Clean up broken labs

It’s possible for Nublado to accumulate broken labs. In some extreme situations, such as load testing, there may be more labs than JupyterHub and the Nublado controller can manage, which then interferes with normal operations.

The most common cause of broken labs is that one of the services that creates labs for its own work has lost track of those labs or otherwise not shut them down properly. Both mobu and noteburst are prone to this problem.

Deleting the lab

The first step to try is deleting the lab directly via kubectl. You can find the namespaces for all running labs with:

kubectl get ns | grep ^nublado-

Be sure that you have configured kubectl to look at the correct Phalanx environment.

The fastest way to delete an individual lab is to delete its namespace, which will clean up all of its resources:

kubectl delete ns nublado-<username>

Replace <username> with the user whose lab you are deleting, which in the case of labs created by mobu or noteburst will generally start with bot-mobu or bot-noteburst.

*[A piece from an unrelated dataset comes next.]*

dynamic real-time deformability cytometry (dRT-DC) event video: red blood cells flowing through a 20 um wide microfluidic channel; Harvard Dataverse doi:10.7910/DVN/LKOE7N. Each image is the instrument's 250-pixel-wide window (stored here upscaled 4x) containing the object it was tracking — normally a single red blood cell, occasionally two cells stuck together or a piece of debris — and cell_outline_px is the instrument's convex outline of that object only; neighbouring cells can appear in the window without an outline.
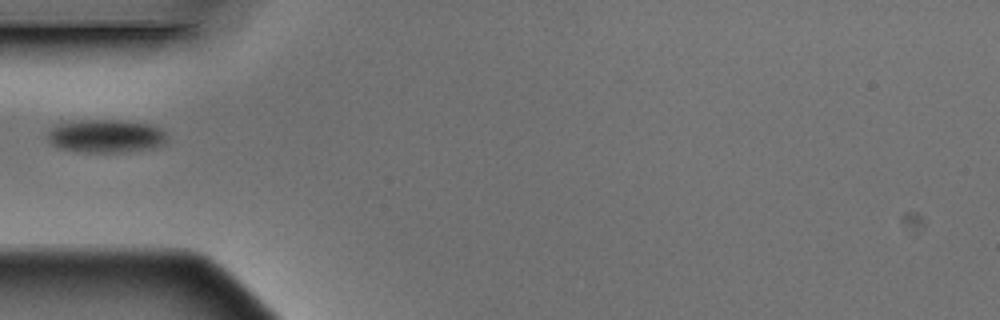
{"species": "Egyptian fruit bat (a non-hibernating species)", "species_latin": "Rousettus aegyptiacus", "temperature_condition": "warm", "stored_images_in_passage": 5, "camera_frame_rate_fps": 3000, "um_per_image_px": 0.085, "animal": {"sex": "male"}, "frame": {"image": 1, "passage_image": 5, "time_ms": 1.333, "image_size_px": [1000, 320], "cell_outline_px": [[164, 144], [144, 148], [120, 152], [80, 152], [60, 148], [52, 144], [48, 140], [48, 132], [56, 124], [80, 120], [120, 120], [152, 124], [160, 128], [164, 132]], "centroid_in_image_um": [8.94, 11.55], "position_along_channel_um": 76.1, "area_um2": 22.77}}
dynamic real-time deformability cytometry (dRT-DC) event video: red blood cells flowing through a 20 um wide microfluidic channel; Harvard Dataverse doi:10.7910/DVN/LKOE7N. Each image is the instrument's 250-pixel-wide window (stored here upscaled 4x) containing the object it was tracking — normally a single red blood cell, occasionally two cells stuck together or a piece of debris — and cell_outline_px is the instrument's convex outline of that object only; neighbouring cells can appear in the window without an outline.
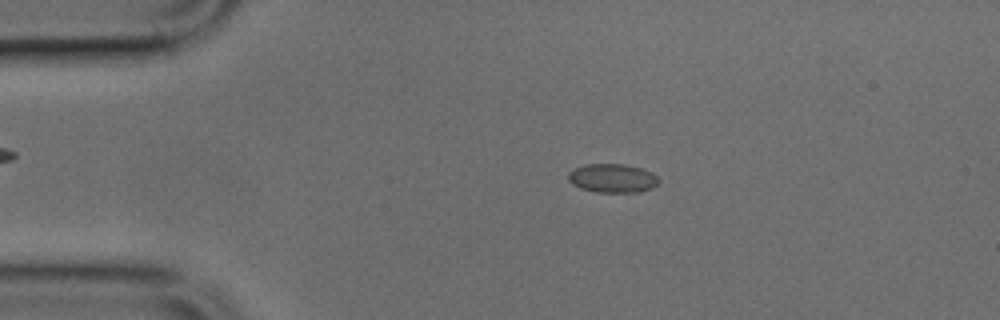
{"species": "common noctule bat (a hibernating species)", "species_latin": "Nyctalus noctula", "temperature_condition": "cold", "stored_images_in_passage": 35, "camera_frame_rate_fps": 3000, "um_per_image_px": 0.085, "animal": {"sex": "male", "body_mass_g": 17.9, "forearm_length_mm": 54.2}, "frame": {"image": 1, "passage_image": 7, "time_ms": 2.0, "image_size_px": [1000, 320], "cell_outline_px": [[660, 180], [652, 188], [640, 192], [596, 192], [580, 188], [572, 184], [568, 180], [568, 172], [576, 168], [588, 164], [624, 164], [640, 168], [652, 172]], "centroid_in_image_um": [52.06, 15.15], "position_along_channel_um": 32.9, "area_um2": 15.14}}
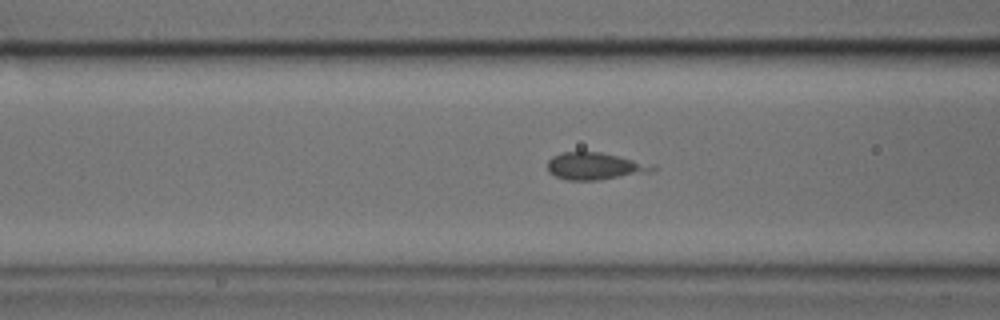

JupyterHub and the Nublado controller may not notice that the lab is no longer running immediately, since the Nublado controller does not query Kubernetes for the state of each lab constantly due to the load impact on the Kubernetes control plane. The Nublado controller should recognize that the lab has been deleted the next time it reconciles its internal state with Kubernetes. This is currently done every five minutes.

Purging lab records

In more extreme situations, the number of labs could have overwhelmed JupyterHub, the Nublado controller, or both. In this case, after deleting the labs, you will want to restart those services so that they rebuild their internal state.

Use the following procedure:

  1. Delete the namespaces for all of the labs that are still running and need to be cleaned up. Wait for the namespace deletion to complete. This can take some time if there are a lot of labs and the Kubernetes control plane is busy.

  2. Restart the Nublado controller (the nublado-controller deployment). This will force a reconciliation of its internal state against Kubernetes. It will now have an accurate list of which labs are currently running.

  3. Restart JupyterHub (the hub deployment). On startup, it will query the Nublado controller for the status of every lab that it thinks is running and clean up its internal state when the Nublado controller tells it that lab does not exist.